▶
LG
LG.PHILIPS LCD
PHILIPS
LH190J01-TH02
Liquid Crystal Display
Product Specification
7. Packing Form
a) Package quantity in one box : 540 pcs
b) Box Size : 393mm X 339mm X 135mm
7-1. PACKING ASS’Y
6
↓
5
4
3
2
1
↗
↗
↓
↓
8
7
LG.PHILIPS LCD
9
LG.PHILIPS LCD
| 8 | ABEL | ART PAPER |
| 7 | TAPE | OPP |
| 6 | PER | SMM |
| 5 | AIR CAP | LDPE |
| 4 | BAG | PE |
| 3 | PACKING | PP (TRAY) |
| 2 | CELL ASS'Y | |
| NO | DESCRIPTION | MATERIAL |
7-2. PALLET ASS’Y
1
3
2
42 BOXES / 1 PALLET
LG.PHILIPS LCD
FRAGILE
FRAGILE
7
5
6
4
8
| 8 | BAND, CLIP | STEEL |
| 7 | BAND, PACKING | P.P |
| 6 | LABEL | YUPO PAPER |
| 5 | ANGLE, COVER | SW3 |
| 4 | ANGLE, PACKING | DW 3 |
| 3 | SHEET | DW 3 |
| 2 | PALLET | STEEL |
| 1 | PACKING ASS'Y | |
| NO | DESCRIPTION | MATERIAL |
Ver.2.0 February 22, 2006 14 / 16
◀
▶
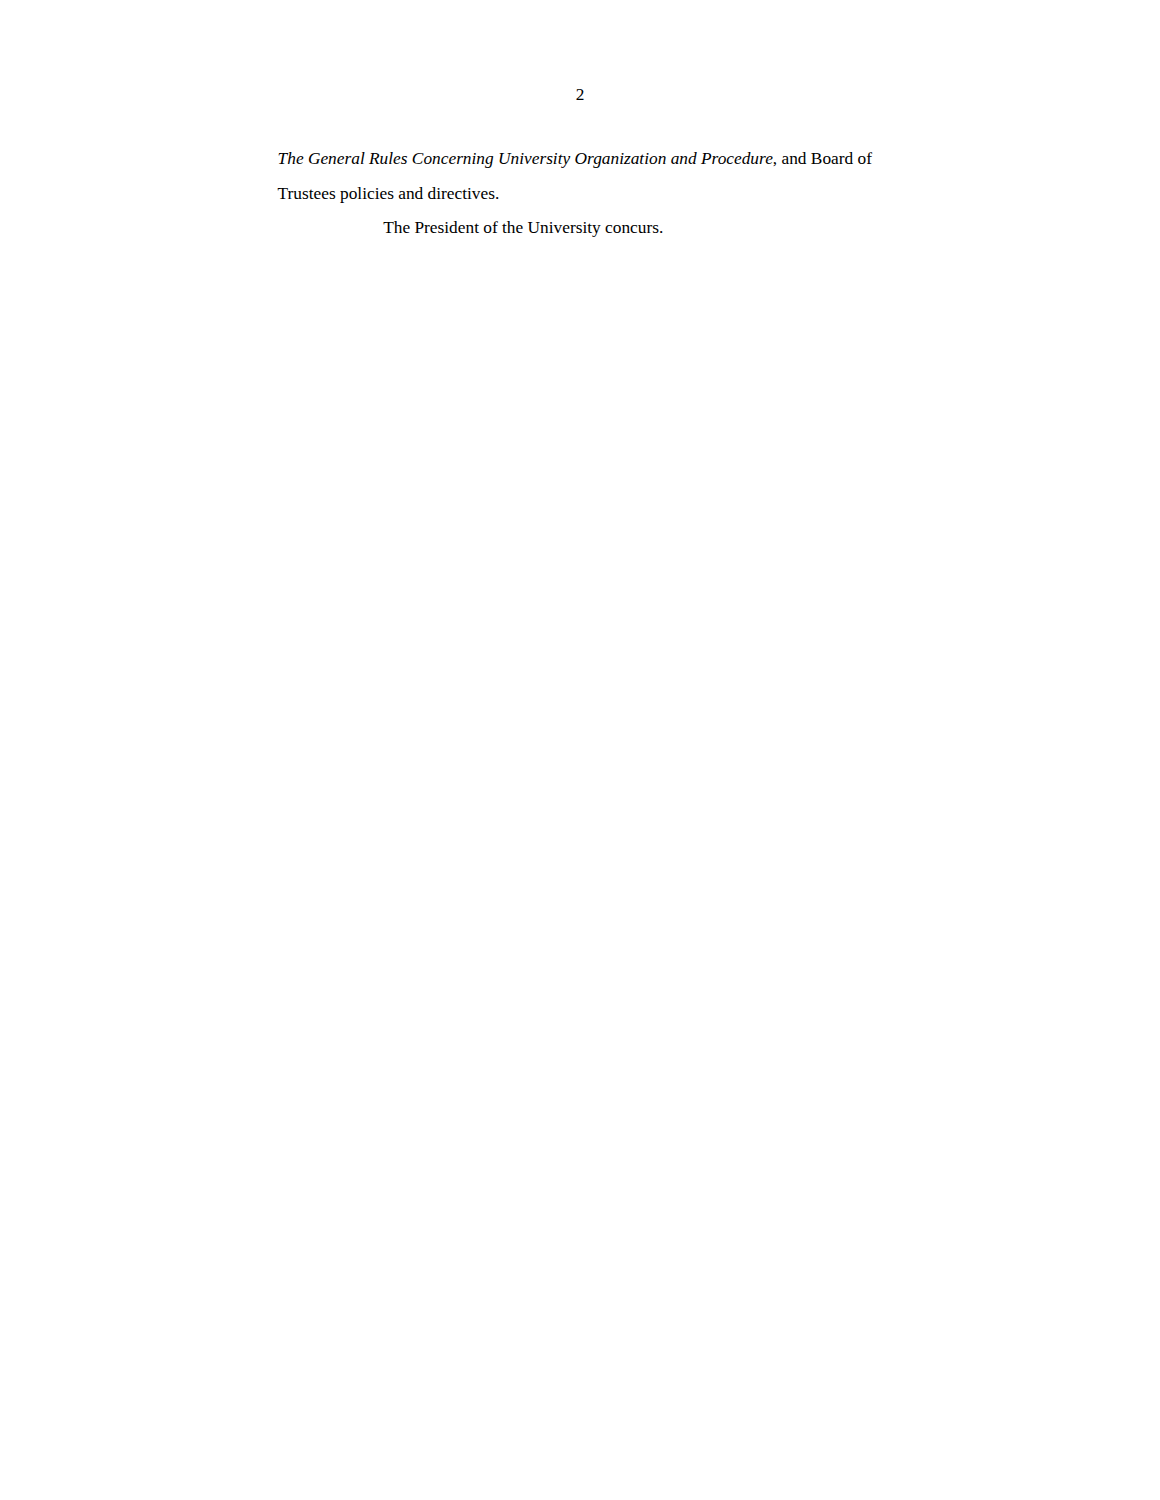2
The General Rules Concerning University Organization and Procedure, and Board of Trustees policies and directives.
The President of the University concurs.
◀
▶
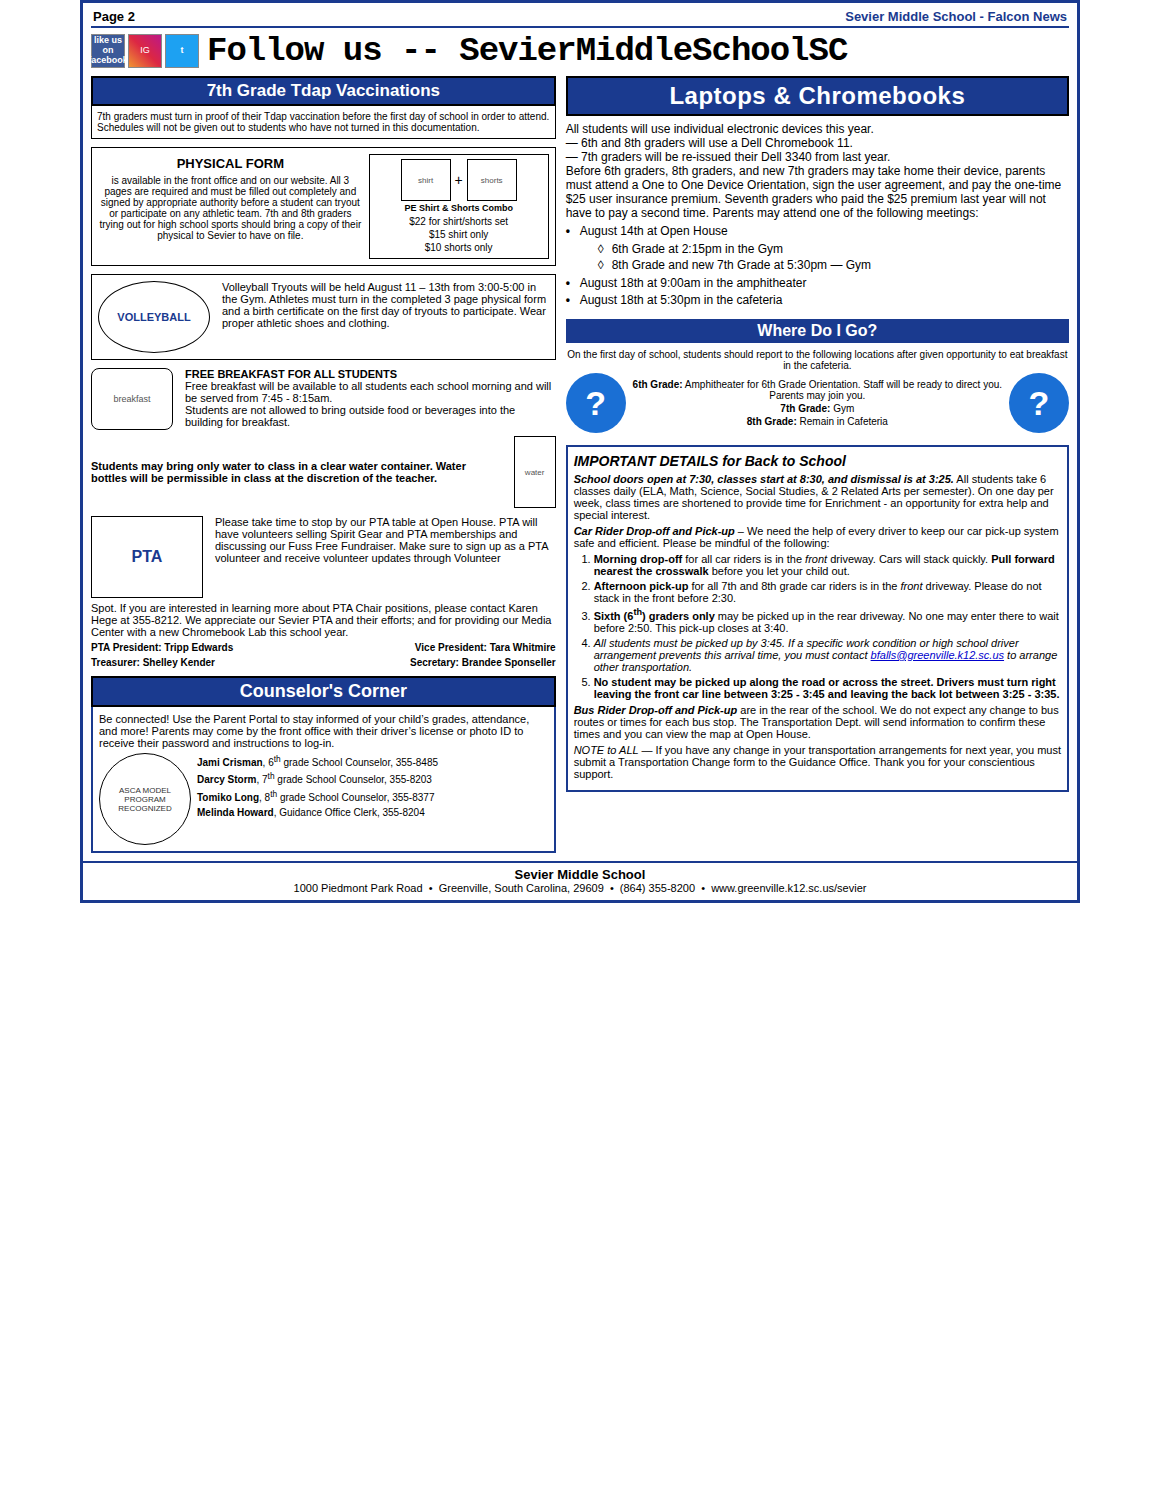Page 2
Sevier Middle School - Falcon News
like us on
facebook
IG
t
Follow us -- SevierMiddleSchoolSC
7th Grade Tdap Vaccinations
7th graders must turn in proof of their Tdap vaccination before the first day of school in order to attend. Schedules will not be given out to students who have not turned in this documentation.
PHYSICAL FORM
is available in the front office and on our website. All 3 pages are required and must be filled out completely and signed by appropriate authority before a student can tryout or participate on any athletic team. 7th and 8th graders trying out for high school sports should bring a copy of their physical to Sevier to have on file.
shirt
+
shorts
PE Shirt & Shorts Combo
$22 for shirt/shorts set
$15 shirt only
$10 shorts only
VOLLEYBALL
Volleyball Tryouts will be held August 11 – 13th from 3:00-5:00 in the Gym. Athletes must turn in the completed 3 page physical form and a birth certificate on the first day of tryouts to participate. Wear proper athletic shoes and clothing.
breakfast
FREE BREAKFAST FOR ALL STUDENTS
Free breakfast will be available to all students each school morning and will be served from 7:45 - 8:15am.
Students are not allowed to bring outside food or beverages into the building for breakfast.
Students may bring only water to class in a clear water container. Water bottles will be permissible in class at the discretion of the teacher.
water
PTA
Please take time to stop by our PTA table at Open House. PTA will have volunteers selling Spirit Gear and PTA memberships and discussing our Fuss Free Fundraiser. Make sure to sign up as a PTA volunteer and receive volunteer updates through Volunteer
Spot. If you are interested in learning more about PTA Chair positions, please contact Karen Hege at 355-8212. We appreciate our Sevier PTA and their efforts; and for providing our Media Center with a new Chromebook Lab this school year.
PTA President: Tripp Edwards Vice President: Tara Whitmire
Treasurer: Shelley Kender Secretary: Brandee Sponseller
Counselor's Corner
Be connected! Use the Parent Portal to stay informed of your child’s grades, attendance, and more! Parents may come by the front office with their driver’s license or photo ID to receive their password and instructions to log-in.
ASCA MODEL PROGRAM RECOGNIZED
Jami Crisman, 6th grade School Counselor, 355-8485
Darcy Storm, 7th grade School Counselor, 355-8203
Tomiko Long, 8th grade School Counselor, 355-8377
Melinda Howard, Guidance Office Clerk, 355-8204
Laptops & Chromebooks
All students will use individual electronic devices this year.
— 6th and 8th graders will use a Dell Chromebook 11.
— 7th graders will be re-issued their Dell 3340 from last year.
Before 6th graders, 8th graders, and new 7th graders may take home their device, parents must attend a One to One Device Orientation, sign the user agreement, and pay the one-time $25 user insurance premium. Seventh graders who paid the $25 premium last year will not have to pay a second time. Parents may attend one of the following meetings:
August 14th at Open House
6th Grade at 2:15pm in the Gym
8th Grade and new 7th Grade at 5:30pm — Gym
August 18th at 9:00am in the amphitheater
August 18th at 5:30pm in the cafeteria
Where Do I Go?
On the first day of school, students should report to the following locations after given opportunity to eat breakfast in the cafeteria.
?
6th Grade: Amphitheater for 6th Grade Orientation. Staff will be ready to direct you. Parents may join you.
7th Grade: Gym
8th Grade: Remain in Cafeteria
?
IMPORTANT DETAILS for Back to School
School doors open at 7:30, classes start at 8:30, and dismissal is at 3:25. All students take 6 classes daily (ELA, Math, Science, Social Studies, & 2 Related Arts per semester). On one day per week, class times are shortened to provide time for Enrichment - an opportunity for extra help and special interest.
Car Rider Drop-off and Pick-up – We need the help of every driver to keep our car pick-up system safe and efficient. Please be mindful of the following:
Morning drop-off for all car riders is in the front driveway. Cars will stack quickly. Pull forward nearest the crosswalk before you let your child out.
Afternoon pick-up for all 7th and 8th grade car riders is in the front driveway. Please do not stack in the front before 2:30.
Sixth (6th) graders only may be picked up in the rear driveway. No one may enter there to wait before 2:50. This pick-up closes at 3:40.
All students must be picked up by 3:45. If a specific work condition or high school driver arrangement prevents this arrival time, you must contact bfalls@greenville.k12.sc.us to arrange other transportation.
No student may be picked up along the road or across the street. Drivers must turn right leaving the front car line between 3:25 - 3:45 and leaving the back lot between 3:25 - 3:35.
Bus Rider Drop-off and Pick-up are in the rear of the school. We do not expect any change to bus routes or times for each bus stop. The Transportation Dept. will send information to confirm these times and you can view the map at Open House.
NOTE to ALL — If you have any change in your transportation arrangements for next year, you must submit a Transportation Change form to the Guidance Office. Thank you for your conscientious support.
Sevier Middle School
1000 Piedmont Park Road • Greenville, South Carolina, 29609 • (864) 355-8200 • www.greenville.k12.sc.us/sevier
◀
• **Exercise aim**
Wherever the word "should" appears in a line of the data, copy that line.

• **Solution to this problem**
is available in the front office and on our website. All 3 pages are required and must be filled out completely and signed by appropriate authority before a student can tryout or participate on any athletic team. 7th and 8th graders trying out for high school sports should bring a copy of their physical to Sevier to have on file.
On the first day of school, students should report to the following locations after given opportunity to eat breakfast in the cafeteria.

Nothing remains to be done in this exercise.